● **ACTIVITY**:
Down to the final line, reproduce the entries that follow exactly.

● **TASK DATA**:
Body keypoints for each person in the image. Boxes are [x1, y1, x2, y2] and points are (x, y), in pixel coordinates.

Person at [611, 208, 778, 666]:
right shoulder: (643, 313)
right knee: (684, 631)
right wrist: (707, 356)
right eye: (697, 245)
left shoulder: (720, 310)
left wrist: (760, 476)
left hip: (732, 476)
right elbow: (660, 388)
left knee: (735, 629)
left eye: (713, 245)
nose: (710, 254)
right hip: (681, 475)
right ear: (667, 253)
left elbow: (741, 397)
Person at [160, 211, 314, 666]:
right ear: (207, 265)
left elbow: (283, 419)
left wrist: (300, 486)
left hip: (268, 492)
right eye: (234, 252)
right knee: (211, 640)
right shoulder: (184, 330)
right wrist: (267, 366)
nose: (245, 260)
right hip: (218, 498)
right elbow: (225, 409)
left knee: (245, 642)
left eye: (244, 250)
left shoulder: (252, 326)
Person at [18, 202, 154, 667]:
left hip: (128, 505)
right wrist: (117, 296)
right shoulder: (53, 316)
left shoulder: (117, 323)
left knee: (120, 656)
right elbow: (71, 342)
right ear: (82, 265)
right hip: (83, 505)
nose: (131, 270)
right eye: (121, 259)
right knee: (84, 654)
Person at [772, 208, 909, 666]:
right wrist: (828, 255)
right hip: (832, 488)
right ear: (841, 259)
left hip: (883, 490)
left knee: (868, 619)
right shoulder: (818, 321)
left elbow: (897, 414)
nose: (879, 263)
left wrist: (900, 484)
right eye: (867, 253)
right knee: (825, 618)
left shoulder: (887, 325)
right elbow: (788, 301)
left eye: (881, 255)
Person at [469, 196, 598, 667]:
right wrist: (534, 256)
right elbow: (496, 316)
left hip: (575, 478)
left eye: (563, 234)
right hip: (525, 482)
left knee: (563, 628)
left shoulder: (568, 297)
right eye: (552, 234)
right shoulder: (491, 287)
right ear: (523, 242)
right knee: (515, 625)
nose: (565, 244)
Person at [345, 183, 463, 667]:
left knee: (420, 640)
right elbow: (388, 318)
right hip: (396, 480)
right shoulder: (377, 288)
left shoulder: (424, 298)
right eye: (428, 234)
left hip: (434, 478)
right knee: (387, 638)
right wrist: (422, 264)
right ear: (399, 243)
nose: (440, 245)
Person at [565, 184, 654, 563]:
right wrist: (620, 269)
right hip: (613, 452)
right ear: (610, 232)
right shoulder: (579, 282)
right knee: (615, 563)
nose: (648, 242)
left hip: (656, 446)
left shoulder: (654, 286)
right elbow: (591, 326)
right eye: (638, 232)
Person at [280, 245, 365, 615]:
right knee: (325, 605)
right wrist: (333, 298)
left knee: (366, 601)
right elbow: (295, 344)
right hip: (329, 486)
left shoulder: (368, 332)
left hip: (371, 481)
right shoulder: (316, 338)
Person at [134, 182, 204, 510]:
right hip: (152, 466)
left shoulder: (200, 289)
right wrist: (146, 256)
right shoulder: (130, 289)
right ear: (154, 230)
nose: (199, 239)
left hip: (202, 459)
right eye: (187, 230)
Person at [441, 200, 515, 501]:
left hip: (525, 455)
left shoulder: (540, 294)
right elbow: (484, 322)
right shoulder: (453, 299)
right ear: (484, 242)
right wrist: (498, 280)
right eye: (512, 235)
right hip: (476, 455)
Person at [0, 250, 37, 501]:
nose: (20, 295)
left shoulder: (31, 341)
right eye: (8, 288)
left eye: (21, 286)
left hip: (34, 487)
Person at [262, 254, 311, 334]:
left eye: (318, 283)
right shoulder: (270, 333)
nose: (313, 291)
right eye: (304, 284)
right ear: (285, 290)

● **EXERCISE OUTPUT**:
Body keypoints for each person in the image. Boxes are [x1, y1, x2, y2] and points are (x, y), in pixel coordinates.

Person at [611, 208, 778, 666]:
right shoulder: (643, 313)
right knee: (684, 631)
right wrist: (707, 356)
right eye: (697, 245)
left shoulder: (720, 310)
left wrist: (760, 476)
left hip: (732, 476)
right elbow: (660, 388)
left knee: (735, 629)
left eye: (713, 245)
nose: (710, 254)
right hip: (681, 475)
right ear: (667, 253)
left elbow: (741, 397)
Person at [160, 211, 314, 666]:
right ear: (207, 265)
left elbow: (283, 419)
left wrist: (300, 486)
left hip: (268, 492)
right eye: (234, 252)
right knee: (211, 640)
right shoulder: (184, 330)
right wrist: (267, 366)
nose: (245, 260)
right hip: (218, 498)
right elbow: (225, 409)
left knee: (245, 642)
left eye: (244, 250)
left shoulder: (252, 326)
Person at [18, 202, 154, 667]:
left hip: (128, 505)
right wrist: (117, 296)
right shoulder: (53, 316)
left shoulder: (117, 323)
left knee: (120, 656)
right elbow: (71, 342)
right ear: (82, 265)
right hip: (83, 505)
nose: (131, 270)
right eye: (121, 259)
right knee: (84, 654)
Person at [772, 208, 909, 666]:
right wrist: (828, 255)
right hip: (832, 488)
right ear: (841, 259)
left hip: (883, 490)
left knee: (868, 619)
right shoulder: (818, 321)
left elbow: (897, 414)
nose: (879, 263)
left wrist: (900, 484)
right eye: (867, 253)
right knee: (825, 618)
left shoulder: (887, 325)
right elbow: (788, 301)
left eye: (881, 255)
Person at [469, 196, 598, 667]:
right wrist: (534, 256)
right elbow: (496, 316)
left hip: (575, 478)
left eye: (563, 234)
right hip: (525, 482)
left knee: (563, 628)
left shoulder: (568, 297)
right eye: (552, 234)
right shoulder: (491, 287)
right ear: (523, 242)
right knee: (515, 625)
nose: (565, 244)
Person at [345, 183, 463, 667]:
left knee: (420, 640)
right elbow: (388, 318)
right hip: (396, 480)
right shoulder: (377, 288)
left shoulder: (424, 298)
right eye: (428, 234)
left hip: (434, 478)
right knee: (387, 638)
right wrist: (422, 264)
right ear: (399, 243)
nose: (440, 245)
Person at [565, 184, 654, 563]:
right wrist: (620, 269)
right hip: (613, 452)
right ear: (610, 232)
right shoulder: (579, 282)
right knee: (615, 563)
nose: (648, 242)
left hip: (656, 446)
left shoulder: (654, 286)
right elbow: (591, 326)
right eye: (638, 232)
Person at [280, 245, 365, 615]:
right knee: (325, 605)
right wrist: (333, 298)
left knee: (366, 601)
right elbow: (295, 344)
right hip: (329, 486)
left shoulder: (368, 332)
left hip: (371, 481)
right shoulder: (316, 338)
Person at [134, 182, 204, 510]:
right hip: (152, 466)
left shoulder: (200, 289)
right wrist: (146, 256)
right shoulder: (130, 289)
right ear: (154, 230)
nose: (199, 239)
left hip: (202, 459)
right eye: (187, 230)
Person at [441, 200, 515, 501]:
left hip: (525, 455)
left shoulder: (540, 294)
right elbow: (484, 322)
right shoulder: (453, 299)
right ear: (484, 242)
right wrist: (498, 280)
right eye: (512, 235)
right hip: (476, 455)
Person at [0, 250, 37, 501]:
nose: (20, 295)
left shoulder: (31, 341)
right eye: (8, 288)
left eye: (21, 286)
left hip: (34, 487)
Person at [262, 254, 311, 334]:
left eye: (318, 283)
right shoulder: (270, 333)
nose: (313, 291)
right eye: (304, 284)
right ear: (285, 290)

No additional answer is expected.